Gästis Baths with the Lenin Baths
Welcome on a tour of Hotel Gästis' 18th century basement, which nowadays houses our newly built spa establishment. This unique, tiled palace (approx. 75 000 tiles and clinker) is made up of an entire range of large and small rooms with the replica of the Lenin baths as the centre.
The welcoming entrance with our harsh attendant Hashem at the bottom of the stairs is in connection with the changing rooms and toilet. The beautiful mirror is from the 1820's and the Jugend chandelier from the 1910's. Hence a mixture of styles!
After yet another few steps down, we find two rooms for relaxation of different character. One of the rooms allows the possibility to watch television, while the other requires silence. Only tranquil music and the crackling fire is heard.
Naturally, also this part of the book hotel Gästis offers a generous selection of magazines and books.

From here, you also have access to the treatment area with massages and treatments in a relaxing atmosphere. The waiting room's old double washbasin from Rörstrand makes us particularly happy.
 Down to the bathing area itself you will find the stunning backstairs with the lamp from the film Gorky Park in the centre.
The Lenin Baths with a pool, cold bath, steam bath and foot bath is a replica of the baths that originally were built in the basement of the girls' boarding school Smolny in St. Petersburg 1806-08. This is where the provisional revolutionary government moved when they came into power through the October Revolution in 1917. Until March 1918, when the government moved to Moscow and the Kremlin, Lenin was an often seen guest of these baths. His seat was always the same, in the back left corner of what is a bubble bath with us, but was a Russian hot bath there.
In the niche behind the pool, a bust of the creator of the bath, the Italian architect Quarenghi, originally was enthroned.

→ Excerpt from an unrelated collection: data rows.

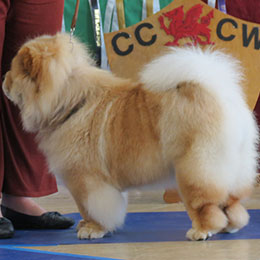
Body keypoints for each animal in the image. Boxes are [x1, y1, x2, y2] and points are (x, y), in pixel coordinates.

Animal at [3, 33, 258, 241]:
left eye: (13, 73)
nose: (4, 80)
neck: (71, 103)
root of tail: (219, 93)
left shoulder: (86, 179)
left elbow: (91, 207)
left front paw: (92, 229)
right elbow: (87, 208)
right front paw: (84, 225)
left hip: (195, 167)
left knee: (205, 203)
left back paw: (201, 231)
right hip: (232, 167)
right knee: (232, 203)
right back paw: (231, 227)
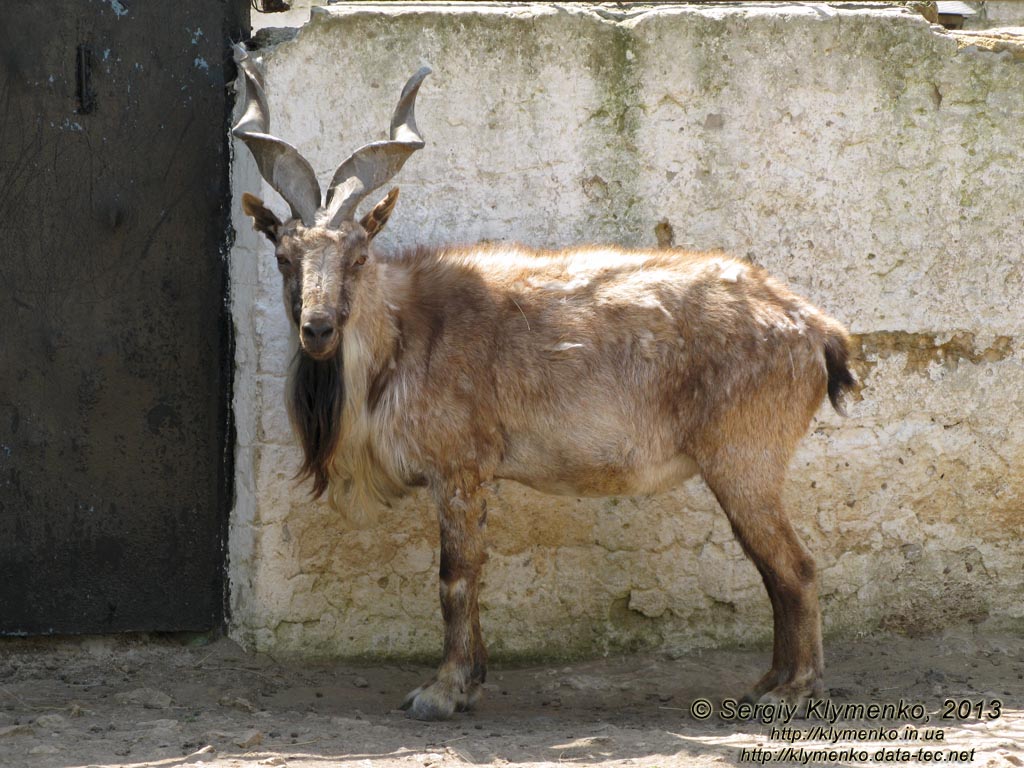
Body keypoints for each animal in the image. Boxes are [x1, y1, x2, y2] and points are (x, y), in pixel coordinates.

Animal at [232, 46, 856, 720]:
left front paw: (442, 691)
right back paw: (769, 682)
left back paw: (796, 689)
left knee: (796, 567)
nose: (317, 329)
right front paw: (473, 679)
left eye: (358, 255)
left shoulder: (458, 468)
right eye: (284, 255)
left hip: (746, 459)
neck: (404, 336)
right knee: (775, 569)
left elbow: (455, 577)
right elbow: (472, 572)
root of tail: (814, 327)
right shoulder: (471, 476)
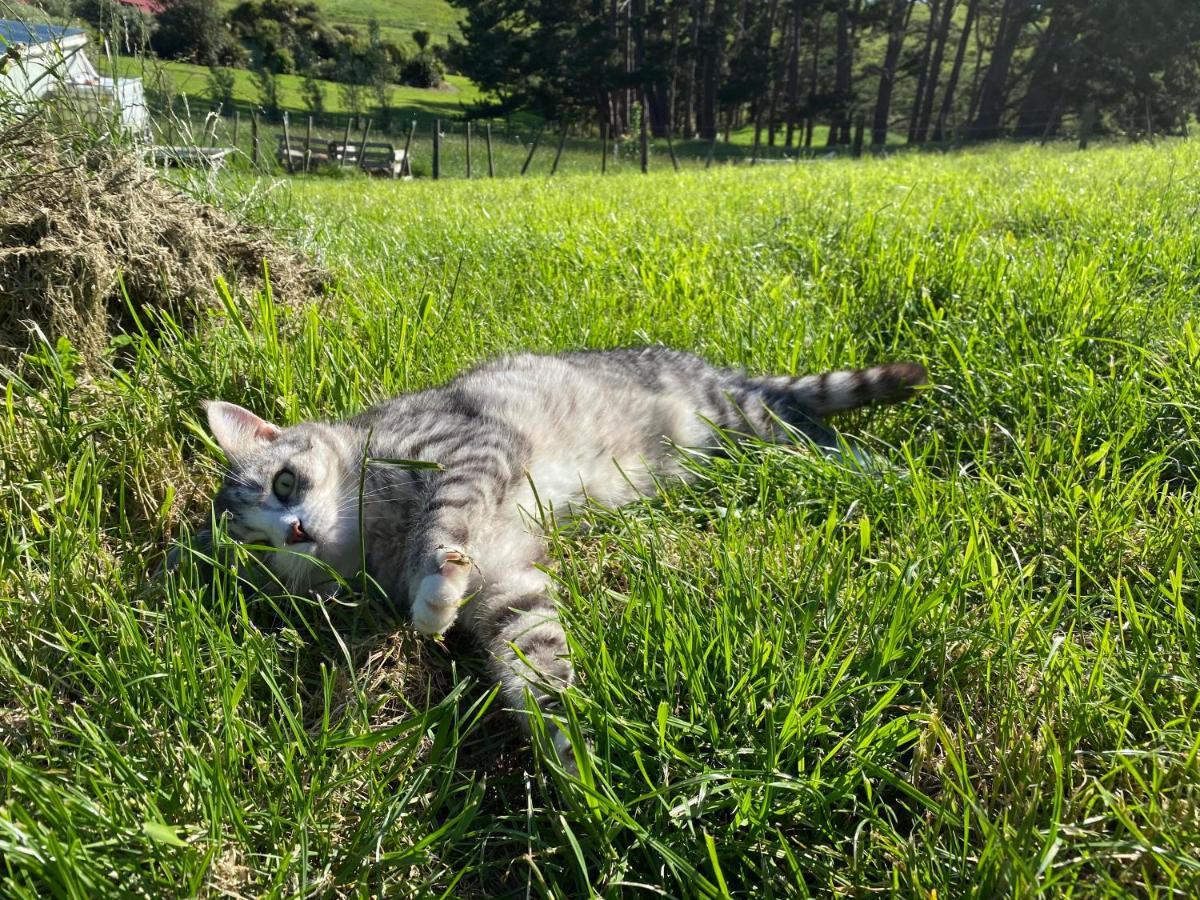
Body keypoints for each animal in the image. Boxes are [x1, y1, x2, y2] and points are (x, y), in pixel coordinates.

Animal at [196, 348, 926, 763]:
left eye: (284, 482)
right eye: (257, 551)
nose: (292, 533)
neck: (379, 531)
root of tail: (714, 367)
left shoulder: (467, 452)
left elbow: (443, 524)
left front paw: (432, 593)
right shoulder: (504, 583)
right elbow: (535, 659)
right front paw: (571, 754)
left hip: (741, 421)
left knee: (815, 432)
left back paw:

This was only replaced in the 1950's for a bust of Lenin in connection with a renovation of the baths, when it also officially gained the name The Lenin Baths.


As such, it lived on until the beginning of the 1990's. It was primarily frequented by party officials and workers and civil servants of great merit who then used Smolny as a centre for recreation.
Today, the baths are closed and the house is used by the municipal administration of St Petersburg. During a trip to Leningrad in 1983, this bath's creator was still able to use the Lenin Baths, however, without the permission to sit in Lenin's seat in the back left corner of the pool. In this replica of the Lenin Baths, you are, however, allowed to sit anywhere you like.